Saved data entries
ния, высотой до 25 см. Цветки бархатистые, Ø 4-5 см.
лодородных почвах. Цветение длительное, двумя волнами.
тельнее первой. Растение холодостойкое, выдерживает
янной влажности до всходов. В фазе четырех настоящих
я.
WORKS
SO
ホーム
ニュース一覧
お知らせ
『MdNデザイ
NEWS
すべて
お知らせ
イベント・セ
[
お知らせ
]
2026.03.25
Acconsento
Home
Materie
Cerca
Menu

* * *

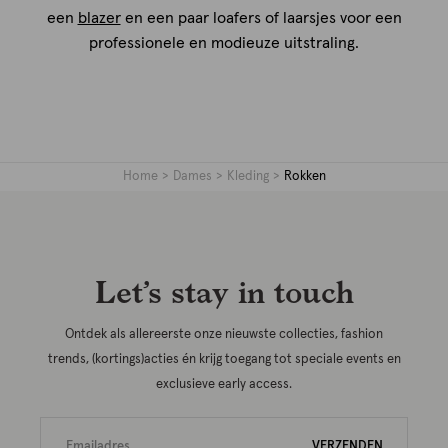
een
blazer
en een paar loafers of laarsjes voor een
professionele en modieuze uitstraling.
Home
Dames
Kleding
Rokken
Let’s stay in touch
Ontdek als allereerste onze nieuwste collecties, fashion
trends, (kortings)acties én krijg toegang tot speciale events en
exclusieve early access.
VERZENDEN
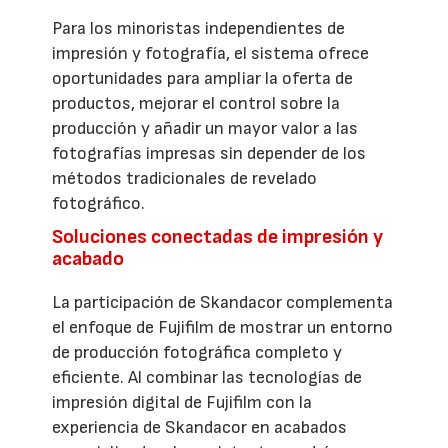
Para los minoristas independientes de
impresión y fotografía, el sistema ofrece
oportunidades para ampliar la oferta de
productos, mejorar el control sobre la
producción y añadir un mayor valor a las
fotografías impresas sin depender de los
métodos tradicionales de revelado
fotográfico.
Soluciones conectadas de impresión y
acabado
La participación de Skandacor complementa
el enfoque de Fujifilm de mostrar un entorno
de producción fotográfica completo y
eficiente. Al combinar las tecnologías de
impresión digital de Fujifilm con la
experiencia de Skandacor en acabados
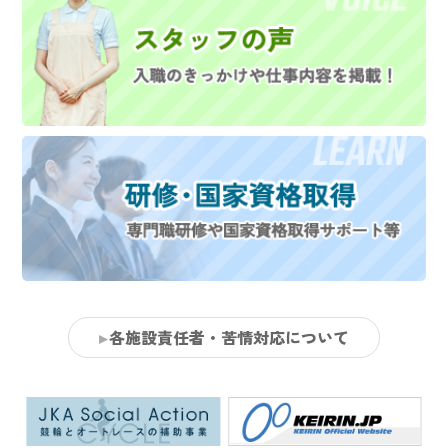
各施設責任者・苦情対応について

#### Problem:
State the number of lines in the data above that include the word "Skandacor", leaving out any other words.

#### Task result:
2